You're right. The problem of multiple comparisons exists everywhere, but, because of the way it's typically taught, people only think it pertains to comparing many groups against each other via a whole bunch of $t$-tests. In reality, there are many examples where the problem of multiple comparisons exists, but where it doesn't look like lots of pairwise comparisons; for example, if you have a lot of continuous variables and you wonder if any are correlated, you will have a multiple comparisons problem (see here: Look and you shall find a correlation).

Another example is the one you raise. If you were to run a multiple regression with 20 variables, and you used $\alpha=.05$ as your threshold, you would expect one of your variables to be 'significant' by chance alone, even if all nulls were true. The problem of multiple comparisons simply comes from the mathematics of running lots of analyses. If all null hypotheses were true and the variables were perfectly uncorrelated, the probability of not falsely rejecting any true null would be $1-(1-\alpha)^p$ (e.g., with $p=5$, this is $.23$).

The first strategy to mitigate against this is to conduct a simultaneous test of your model. If you are fitting an OLS regression, most software will give you a global $F$-test as a default part of your output. If you are running a generalized linear model, most software will give you an analogous global likelihood ratio test. This test will give you some protection against type I error inflation due to the problem of multiple comparisons (cf., my answer here: Significance of coefficients in linear regression: significant t-test vs non-significant F-statistic). A similar case is when you have a categorical variable that is represented with several dummy codes; you wouldn't want to interpret those $t$-tests, but would drop all dummy codes and perform a nested model test instead.

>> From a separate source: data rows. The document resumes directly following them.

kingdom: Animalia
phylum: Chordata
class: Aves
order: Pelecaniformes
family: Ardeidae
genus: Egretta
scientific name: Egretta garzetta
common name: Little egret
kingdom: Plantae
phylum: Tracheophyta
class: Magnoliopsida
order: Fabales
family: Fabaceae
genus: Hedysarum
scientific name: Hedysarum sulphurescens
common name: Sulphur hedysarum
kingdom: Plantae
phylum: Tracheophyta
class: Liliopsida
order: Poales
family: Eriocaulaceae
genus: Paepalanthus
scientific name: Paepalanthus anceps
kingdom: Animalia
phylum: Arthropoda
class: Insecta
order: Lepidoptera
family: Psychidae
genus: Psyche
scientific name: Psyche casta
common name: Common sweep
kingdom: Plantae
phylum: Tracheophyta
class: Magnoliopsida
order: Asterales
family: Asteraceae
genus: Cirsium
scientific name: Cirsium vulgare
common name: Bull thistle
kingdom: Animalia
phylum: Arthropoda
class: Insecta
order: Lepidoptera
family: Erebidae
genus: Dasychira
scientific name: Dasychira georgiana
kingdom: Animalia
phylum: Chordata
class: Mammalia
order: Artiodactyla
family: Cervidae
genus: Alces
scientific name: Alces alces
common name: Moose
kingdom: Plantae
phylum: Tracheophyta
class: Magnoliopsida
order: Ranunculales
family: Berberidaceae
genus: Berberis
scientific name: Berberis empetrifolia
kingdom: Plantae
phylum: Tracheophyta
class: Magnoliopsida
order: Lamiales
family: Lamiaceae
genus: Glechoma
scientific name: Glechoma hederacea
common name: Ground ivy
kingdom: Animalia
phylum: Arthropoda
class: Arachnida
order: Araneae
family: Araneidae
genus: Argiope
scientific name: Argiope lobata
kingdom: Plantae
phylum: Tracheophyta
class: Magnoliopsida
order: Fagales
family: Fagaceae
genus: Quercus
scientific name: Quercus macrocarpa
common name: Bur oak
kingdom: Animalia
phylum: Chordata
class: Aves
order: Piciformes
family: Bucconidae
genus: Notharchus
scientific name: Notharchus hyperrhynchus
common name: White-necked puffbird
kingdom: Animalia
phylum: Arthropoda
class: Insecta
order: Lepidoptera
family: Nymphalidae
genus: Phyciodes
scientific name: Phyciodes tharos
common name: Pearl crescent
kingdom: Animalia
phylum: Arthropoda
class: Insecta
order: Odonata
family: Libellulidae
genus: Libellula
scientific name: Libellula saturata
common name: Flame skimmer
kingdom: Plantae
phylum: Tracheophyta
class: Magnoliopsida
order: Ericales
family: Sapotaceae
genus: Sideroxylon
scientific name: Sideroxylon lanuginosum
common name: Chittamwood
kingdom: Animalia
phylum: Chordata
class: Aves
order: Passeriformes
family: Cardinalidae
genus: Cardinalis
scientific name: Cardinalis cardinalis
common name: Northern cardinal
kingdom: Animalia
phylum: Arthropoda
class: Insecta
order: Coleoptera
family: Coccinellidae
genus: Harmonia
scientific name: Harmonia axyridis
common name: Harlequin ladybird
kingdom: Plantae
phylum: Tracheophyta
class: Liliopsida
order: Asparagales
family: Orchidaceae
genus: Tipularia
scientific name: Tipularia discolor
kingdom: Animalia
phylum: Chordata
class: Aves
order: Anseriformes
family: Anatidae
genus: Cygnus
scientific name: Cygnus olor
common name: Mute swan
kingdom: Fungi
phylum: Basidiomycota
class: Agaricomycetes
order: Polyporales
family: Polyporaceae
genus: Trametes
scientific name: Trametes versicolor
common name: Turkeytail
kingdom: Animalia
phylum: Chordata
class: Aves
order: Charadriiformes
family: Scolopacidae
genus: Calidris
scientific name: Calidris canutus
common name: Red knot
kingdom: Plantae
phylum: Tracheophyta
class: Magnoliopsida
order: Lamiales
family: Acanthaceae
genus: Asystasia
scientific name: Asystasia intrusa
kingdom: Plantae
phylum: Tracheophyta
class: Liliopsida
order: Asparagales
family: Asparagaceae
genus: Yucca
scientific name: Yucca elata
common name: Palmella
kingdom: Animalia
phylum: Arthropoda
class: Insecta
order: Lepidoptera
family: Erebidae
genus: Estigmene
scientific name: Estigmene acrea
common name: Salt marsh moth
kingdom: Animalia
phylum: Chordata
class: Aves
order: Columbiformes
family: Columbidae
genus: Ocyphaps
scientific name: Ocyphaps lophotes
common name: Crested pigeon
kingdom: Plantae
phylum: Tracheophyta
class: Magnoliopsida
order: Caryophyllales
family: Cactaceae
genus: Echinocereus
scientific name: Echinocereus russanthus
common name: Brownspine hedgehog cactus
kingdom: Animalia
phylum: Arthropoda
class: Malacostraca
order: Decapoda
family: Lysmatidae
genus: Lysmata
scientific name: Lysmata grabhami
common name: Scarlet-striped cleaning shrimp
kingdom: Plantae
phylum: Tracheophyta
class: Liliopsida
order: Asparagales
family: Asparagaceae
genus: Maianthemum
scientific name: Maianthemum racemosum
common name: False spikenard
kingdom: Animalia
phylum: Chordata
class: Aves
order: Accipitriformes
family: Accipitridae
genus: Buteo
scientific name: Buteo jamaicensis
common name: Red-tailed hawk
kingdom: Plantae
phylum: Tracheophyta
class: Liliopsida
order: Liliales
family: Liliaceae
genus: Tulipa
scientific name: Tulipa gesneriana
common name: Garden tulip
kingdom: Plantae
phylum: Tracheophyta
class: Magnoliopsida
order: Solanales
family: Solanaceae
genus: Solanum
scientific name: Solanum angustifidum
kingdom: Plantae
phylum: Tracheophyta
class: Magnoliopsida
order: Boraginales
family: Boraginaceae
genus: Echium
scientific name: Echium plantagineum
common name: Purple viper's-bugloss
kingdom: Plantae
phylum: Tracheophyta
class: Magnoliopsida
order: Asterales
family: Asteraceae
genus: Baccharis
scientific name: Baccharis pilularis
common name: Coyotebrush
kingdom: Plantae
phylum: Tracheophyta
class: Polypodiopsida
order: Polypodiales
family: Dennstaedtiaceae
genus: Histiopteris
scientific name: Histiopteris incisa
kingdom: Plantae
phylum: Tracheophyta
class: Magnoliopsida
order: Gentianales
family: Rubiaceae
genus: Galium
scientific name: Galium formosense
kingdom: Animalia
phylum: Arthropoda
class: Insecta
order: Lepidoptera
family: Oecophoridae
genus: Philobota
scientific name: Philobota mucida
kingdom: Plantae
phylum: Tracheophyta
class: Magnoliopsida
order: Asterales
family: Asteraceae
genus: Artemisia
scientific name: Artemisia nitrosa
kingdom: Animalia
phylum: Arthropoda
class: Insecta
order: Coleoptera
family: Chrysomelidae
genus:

Another possible strategy is to use an alpha adjustment procedure, like the Bonferroni correction. You should realize that doing this will reduce your power as well as reducing your familywise type I error rate. Whether this tradeoff is worthwhile is a judgment call for you to make. (FWIW, I don't typically use alpha corrections in multiple regression.)

Regarding the issue of using $p$-values to do model selection, I think this is a really bad idea. I would not move from a model with 5 variables to one with only 2 because the others were 'non-significant'. When people do this, they bias their model. It may help you to read my answer here: algorithms for automatic model selection to understand this better.

Regarding your update, I would not suggest you assess univariate correlations first so as to decide which variables to use in the final multiple regression model. Doing this will lead to problems with endogeneity unless the variables are perfectly uncorrelated with each other. I discussed this issue in my answer here: Estimating $b_1x_1+b_2x_2$ instead of $b_1x_1+b_2x_2+b_3x_3$.

With regard to the question of how to handle analyses with different dependent variables, whether you'd want to use some sort of adjustment is based on how you see the analyses relative to each other. The traditional idea is to determine whether they are meaningfully considered to be a 'family'. This is discussed here: What might be a clear, practical definition for a "family of hypotheses"? You might also want to read this thread: Methods to predict multiple dependent variables.